(Material provided)
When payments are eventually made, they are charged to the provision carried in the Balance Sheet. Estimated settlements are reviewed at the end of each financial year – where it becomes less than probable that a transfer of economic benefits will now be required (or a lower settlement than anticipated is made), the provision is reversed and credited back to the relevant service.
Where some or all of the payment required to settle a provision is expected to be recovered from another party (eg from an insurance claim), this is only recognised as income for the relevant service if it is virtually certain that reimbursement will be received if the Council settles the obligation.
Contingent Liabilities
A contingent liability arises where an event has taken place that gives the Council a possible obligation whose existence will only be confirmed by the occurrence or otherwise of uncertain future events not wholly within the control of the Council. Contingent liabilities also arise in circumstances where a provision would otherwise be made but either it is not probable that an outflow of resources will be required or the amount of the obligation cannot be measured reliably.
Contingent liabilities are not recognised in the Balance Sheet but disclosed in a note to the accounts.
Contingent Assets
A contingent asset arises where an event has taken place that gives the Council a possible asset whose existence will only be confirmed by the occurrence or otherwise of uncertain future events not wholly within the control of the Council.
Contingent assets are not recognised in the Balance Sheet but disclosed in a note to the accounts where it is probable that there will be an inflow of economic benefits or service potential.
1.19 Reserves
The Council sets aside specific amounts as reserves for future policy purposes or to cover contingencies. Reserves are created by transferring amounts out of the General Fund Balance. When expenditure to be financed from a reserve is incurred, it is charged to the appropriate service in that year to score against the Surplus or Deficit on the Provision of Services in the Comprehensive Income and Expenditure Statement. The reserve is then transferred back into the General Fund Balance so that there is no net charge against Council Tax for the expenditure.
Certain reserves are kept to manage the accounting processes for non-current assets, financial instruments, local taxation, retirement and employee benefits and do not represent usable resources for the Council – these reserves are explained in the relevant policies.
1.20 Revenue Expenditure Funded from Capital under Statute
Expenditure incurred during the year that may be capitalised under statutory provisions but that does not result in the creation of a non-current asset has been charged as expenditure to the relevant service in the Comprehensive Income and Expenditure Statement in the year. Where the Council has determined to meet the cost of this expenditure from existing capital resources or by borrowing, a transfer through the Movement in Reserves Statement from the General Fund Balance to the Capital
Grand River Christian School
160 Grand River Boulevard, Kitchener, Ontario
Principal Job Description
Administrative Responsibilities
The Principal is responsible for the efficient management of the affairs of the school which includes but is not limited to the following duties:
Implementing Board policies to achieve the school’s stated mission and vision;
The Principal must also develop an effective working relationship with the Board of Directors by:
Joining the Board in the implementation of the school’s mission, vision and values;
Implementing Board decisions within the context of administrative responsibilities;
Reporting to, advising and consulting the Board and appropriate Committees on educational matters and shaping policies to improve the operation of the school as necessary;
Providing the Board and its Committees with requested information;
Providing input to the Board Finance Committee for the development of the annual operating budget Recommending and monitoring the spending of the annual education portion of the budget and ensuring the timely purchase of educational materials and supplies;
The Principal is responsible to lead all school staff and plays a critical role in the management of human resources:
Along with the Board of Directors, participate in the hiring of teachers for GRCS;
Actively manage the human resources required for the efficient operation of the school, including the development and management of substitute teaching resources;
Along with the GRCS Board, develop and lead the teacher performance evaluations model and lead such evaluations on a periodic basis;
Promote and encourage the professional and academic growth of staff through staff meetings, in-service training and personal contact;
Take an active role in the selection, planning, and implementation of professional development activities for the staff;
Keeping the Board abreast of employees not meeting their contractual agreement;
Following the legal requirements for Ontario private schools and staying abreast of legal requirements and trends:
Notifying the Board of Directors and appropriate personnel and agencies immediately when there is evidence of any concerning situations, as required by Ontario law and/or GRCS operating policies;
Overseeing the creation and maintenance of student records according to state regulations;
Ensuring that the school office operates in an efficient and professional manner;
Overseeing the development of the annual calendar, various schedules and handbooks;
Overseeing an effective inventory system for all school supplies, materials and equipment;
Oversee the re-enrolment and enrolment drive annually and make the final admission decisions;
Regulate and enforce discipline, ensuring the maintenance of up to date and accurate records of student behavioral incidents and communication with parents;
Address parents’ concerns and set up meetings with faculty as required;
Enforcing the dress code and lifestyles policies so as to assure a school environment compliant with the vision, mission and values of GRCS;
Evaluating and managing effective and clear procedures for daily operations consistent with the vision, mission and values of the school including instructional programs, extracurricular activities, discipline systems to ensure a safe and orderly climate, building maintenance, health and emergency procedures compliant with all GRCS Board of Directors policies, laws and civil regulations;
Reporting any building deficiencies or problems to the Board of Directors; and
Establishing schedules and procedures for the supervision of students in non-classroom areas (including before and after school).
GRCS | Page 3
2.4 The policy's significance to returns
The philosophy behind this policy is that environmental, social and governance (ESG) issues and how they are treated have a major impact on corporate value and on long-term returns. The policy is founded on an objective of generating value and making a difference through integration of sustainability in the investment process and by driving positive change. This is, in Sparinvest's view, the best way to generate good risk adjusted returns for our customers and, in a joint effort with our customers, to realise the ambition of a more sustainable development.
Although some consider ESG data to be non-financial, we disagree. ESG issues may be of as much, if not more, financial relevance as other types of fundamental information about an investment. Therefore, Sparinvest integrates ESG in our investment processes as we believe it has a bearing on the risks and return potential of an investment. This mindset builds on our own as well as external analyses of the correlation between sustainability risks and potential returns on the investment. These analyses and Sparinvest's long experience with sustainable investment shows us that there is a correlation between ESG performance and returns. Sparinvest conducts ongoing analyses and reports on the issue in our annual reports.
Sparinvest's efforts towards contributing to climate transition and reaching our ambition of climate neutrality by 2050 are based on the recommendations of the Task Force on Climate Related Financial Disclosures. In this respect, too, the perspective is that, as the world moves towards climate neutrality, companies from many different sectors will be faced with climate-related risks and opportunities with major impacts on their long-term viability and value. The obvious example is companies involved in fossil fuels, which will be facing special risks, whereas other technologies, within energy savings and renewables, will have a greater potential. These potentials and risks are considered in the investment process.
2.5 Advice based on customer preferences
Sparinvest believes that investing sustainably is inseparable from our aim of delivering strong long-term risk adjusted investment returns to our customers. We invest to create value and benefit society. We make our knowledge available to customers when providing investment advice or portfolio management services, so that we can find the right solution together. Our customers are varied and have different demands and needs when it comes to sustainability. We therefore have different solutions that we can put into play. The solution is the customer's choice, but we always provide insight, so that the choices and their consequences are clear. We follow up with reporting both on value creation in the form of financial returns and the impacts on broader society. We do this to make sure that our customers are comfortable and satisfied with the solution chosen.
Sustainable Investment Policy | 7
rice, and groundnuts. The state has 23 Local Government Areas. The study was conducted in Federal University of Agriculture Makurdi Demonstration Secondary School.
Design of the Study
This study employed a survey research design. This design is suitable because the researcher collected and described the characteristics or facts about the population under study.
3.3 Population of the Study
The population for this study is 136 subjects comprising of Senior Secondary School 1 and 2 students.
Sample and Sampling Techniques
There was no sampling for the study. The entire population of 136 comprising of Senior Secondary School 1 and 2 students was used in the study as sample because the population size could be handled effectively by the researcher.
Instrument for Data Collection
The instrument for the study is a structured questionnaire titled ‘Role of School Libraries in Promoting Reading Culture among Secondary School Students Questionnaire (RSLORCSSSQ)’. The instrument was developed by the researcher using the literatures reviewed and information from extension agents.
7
(End Material provided)
__Task__
Set down, exactly as they stand above, the lines starting with the line with "Overseeing an effective" and going on through the line with "Address parents’ concerns", and no others.

__Completed exercise__
Overseeing an effective inventory system for all school supplies, materials and equipment;
Oversee the re-enrolment and enrolment drive annually and make the final admission decisions;
Regulate and enforce discipline, ensuring the maintenance of up to date and accurate records of student behavioral incidents and communication with parents;
Address parents’ concerns and set up meetings with faculty as required;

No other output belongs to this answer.